Raw data Block Start
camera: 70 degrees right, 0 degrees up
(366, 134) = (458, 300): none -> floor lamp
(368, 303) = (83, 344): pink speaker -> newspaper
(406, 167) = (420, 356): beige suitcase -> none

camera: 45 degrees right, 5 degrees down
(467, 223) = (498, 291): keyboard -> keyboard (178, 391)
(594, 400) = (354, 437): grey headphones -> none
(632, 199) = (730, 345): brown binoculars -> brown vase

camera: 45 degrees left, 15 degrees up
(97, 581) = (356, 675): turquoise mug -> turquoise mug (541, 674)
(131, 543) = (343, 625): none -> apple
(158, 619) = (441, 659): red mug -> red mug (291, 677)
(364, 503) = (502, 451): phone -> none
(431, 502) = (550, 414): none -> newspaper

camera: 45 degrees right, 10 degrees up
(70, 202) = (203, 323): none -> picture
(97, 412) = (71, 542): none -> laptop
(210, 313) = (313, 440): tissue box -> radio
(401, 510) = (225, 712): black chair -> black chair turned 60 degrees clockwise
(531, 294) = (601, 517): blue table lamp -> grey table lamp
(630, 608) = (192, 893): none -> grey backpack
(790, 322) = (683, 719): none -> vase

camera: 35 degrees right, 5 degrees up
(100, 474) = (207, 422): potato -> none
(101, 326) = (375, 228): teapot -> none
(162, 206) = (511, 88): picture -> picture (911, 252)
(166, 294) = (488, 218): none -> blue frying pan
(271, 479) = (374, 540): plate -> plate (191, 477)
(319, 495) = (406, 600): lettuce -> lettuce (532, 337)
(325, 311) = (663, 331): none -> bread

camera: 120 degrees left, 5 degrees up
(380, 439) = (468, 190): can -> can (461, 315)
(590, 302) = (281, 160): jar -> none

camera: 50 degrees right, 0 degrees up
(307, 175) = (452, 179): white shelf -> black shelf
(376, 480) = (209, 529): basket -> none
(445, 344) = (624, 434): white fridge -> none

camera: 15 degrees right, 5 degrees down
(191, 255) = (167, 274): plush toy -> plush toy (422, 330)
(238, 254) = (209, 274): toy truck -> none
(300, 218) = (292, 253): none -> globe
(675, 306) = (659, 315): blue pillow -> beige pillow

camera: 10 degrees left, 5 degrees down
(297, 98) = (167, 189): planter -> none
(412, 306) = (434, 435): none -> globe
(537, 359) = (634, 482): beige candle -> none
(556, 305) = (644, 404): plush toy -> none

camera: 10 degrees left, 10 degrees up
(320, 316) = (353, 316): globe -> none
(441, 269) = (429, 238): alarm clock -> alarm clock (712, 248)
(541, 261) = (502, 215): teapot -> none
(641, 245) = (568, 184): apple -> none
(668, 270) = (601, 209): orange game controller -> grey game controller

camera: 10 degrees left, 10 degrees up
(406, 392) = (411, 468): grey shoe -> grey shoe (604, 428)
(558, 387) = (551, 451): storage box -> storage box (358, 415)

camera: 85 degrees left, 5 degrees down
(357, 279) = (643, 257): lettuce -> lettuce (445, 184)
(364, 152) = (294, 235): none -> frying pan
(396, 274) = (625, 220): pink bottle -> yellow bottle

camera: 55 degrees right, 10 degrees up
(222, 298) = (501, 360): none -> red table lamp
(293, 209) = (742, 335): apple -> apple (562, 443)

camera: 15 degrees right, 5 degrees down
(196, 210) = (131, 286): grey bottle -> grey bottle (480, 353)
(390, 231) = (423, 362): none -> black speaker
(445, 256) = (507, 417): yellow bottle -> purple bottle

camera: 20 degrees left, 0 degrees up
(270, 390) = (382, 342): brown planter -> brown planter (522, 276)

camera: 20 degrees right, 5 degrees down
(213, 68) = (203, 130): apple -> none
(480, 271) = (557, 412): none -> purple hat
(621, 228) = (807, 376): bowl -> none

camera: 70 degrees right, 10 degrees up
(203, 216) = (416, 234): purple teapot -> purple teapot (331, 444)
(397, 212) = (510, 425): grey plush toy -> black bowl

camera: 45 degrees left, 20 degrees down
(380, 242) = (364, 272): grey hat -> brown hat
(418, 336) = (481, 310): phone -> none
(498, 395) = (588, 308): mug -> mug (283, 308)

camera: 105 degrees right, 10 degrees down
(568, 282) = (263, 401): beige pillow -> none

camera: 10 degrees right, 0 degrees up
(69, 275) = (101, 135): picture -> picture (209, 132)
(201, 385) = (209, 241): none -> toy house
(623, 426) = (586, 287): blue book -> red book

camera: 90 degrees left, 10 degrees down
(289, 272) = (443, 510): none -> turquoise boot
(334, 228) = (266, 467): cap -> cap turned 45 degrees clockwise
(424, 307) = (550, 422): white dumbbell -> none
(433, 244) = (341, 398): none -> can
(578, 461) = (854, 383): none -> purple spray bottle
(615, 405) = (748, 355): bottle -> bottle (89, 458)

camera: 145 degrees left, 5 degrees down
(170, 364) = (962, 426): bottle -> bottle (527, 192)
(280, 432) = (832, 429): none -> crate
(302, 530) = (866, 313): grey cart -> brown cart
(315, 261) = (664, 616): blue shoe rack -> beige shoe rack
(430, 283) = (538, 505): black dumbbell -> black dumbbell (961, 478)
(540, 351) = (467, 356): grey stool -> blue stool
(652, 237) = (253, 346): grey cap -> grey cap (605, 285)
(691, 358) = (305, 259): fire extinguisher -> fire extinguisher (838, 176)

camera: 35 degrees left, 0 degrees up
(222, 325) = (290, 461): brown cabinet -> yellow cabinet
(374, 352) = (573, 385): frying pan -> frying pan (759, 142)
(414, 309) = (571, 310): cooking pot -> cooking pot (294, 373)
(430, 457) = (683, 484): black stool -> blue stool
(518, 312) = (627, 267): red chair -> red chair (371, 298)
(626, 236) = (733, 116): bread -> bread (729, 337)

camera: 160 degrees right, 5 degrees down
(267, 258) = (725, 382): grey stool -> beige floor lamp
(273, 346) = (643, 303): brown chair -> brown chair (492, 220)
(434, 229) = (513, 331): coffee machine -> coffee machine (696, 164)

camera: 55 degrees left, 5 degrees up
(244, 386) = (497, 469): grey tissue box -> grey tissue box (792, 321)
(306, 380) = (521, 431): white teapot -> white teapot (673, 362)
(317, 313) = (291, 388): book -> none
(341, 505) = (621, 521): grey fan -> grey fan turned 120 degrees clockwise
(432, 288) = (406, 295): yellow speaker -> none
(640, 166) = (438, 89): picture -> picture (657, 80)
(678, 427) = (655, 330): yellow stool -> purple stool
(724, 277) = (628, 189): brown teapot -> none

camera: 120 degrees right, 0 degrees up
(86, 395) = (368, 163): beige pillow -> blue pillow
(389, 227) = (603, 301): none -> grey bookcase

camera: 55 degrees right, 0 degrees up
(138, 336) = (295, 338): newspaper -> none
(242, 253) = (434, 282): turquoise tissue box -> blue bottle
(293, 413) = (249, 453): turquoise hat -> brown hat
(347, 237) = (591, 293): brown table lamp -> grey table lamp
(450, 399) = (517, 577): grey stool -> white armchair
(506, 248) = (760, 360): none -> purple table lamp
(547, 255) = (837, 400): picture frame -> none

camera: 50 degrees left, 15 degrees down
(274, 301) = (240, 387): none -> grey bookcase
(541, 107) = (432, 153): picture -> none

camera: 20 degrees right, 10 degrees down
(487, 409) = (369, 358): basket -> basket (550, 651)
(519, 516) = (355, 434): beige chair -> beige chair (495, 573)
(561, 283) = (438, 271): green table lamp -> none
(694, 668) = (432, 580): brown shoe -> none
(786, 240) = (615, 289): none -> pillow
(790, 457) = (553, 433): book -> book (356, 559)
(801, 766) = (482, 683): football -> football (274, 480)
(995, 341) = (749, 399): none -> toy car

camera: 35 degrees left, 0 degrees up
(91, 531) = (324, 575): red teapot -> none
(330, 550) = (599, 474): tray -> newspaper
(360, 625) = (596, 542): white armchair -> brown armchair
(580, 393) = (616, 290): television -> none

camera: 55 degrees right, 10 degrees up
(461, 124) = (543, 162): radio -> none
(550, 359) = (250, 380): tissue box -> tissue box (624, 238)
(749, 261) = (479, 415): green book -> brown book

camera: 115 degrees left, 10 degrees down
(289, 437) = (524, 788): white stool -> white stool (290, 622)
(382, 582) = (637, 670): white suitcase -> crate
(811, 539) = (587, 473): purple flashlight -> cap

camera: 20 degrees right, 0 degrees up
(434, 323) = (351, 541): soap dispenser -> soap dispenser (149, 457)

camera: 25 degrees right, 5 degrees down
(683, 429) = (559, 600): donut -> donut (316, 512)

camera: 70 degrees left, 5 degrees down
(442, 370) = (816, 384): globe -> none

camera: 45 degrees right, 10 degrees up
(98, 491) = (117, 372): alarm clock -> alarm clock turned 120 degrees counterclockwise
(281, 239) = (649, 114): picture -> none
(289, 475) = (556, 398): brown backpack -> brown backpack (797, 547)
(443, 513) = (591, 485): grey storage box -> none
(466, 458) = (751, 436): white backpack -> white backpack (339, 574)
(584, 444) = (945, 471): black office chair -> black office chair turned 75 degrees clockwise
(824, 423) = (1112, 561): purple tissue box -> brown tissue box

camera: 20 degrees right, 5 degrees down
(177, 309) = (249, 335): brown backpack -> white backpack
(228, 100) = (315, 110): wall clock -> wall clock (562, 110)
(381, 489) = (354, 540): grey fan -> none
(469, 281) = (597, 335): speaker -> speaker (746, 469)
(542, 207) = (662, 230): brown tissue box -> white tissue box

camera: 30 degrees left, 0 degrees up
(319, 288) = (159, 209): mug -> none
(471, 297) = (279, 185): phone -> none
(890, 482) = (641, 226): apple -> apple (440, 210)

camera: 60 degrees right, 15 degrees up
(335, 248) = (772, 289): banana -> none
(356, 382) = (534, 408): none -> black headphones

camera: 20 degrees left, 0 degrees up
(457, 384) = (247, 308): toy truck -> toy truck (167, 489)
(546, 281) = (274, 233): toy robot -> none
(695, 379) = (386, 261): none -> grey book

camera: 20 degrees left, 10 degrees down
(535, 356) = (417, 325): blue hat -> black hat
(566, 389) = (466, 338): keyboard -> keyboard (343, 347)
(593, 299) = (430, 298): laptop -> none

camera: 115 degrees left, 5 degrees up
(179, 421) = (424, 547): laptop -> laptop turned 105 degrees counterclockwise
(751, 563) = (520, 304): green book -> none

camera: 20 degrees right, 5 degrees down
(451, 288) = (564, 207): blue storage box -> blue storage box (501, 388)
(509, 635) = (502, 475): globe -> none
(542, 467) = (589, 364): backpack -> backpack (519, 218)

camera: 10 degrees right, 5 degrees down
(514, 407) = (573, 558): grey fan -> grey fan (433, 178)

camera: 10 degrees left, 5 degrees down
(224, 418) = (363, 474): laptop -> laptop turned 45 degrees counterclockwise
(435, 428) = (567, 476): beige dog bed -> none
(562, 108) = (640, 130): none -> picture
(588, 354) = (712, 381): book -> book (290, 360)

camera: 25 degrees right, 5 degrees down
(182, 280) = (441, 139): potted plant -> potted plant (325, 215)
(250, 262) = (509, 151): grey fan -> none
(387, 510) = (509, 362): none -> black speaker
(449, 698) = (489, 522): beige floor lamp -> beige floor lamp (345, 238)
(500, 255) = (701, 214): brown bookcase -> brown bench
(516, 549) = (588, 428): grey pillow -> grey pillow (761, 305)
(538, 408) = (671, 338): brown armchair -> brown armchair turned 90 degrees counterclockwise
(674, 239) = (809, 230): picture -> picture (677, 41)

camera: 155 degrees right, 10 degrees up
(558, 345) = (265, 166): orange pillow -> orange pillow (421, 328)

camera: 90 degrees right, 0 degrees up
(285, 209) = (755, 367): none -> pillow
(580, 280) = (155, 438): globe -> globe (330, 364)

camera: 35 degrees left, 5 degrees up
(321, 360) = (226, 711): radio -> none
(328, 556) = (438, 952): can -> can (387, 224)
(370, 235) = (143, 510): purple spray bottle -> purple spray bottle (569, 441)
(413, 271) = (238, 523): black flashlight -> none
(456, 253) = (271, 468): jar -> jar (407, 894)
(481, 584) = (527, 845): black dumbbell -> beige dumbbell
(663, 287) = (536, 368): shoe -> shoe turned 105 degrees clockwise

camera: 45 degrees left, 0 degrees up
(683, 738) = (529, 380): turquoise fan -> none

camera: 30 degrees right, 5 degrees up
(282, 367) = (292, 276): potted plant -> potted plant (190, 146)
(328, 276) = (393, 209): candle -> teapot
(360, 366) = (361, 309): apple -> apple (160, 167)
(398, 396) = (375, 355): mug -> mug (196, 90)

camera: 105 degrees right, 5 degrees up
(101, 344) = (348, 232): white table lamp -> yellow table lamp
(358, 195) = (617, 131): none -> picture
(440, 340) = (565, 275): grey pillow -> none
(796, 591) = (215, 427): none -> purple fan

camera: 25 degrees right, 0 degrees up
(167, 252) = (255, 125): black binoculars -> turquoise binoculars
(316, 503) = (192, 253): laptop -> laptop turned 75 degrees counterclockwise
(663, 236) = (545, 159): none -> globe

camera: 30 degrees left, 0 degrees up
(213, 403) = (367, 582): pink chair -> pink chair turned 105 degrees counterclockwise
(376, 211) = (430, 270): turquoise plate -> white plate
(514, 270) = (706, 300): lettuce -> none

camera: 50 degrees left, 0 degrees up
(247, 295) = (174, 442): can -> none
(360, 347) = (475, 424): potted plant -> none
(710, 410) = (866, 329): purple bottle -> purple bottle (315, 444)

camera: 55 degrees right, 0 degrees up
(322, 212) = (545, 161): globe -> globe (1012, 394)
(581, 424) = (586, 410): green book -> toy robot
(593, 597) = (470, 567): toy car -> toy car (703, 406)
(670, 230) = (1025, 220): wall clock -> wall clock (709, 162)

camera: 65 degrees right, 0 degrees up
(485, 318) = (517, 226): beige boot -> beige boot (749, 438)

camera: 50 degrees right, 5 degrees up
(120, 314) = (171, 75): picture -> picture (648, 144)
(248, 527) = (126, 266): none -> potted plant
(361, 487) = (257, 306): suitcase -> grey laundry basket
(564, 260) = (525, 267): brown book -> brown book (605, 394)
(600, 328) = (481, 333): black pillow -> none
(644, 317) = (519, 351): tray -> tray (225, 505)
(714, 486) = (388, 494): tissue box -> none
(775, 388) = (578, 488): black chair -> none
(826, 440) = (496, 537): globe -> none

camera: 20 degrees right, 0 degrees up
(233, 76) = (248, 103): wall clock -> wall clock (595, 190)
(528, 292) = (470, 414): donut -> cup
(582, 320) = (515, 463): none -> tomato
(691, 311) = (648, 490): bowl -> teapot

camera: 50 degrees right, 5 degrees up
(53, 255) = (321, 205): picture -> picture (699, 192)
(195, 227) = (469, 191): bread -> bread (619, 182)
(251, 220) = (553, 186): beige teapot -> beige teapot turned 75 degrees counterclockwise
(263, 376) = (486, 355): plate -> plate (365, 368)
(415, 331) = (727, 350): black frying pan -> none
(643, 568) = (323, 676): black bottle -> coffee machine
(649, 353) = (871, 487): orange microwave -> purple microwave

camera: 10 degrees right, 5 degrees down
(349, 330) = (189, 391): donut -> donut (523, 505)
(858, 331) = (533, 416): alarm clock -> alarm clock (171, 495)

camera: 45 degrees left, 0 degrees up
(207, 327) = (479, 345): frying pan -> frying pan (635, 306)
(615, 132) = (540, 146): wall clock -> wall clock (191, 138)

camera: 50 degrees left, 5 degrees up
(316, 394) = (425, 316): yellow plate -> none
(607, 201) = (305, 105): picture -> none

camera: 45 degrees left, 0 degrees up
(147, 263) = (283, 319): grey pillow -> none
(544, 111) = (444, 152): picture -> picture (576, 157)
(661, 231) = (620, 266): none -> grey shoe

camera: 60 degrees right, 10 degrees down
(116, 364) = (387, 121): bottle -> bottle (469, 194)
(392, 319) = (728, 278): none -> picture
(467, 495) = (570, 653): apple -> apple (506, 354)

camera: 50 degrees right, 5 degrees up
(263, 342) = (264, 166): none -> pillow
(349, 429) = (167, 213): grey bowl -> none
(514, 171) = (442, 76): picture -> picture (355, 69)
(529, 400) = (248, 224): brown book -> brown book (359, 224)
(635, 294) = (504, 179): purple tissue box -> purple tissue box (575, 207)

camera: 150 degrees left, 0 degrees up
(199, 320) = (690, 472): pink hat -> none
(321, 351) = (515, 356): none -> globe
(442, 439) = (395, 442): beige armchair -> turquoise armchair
Raw data Block End
[Goal of the exercise]
Your reply is to repeat, unchanged, the lines above running from the one with "(775, 388) = (578, 488): black chair -> none" up to and including the one with "(467, 495) = (570, 653): apple".

[Solution to the problem]
(775, 388) = (578, 488): black chair -> none
(826, 440) = (496, 537): globe -> none

camera: 20 degrees right, 0 degrees up
(233, 76) = (248, 103): wall clock -> wall clock (595, 190)
(528, 292) = (470, 414): donut -> cup
(582, 320) = (515, 463): none -> tomato
(691, 311) = (648, 490): bowl -> teapot

camera: 50 degrees right, 5 degrees up
(53, 255) = (321, 205): picture -> picture (699, 192)
(195, 227) = (469, 191): bread -> bread (619, 182)
(251, 220) = (553, 186): beige teapot -> beige teapot turned 75 degrees counterclockwise
(263, 376) = (486, 355): plate -> plate (365, 368)
(415, 331) = (727, 350): black frying pan -> none
(643, 568) = (323, 676): black bottle -> coffee machine
(649, 353) = (871, 487): orange microwave -> purple microwave

camera: 10 degrees right, 5 degrees down
(349, 330) = (189, 391): donut -> donut (523, 505)
(858, 331) = (533, 416): alarm clock -> alarm clock (171, 495)

camera: 45 degrees left, 0 degrees up
(207, 327) = (479, 345): frying pan -> frying pan (635, 306)
(615, 132) = (540, 146): wall clock -> wall clock (191, 138)

camera: 50 degrees left, 5 degrees up
(316, 394) = (425, 316): yellow plate -> none
(607, 201) = (305, 105): picture -> none

camera: 45 degrees left, 0 degrees up
(147, 263) = (283, 319): grey pillow -> none
(544, 111) = (444, 152): picture -> picture (576, 157)
(661, 231) = (620, 266): none -> grey shoe

camera: 60 degrees right, 10 degrees down
(116, 364) = (387, 121): bottle -> bottle (469, 194)
(392, 319) = (728, 278): none -> picture
(467, 495) = (570, 653): apple -> apple (506, 354)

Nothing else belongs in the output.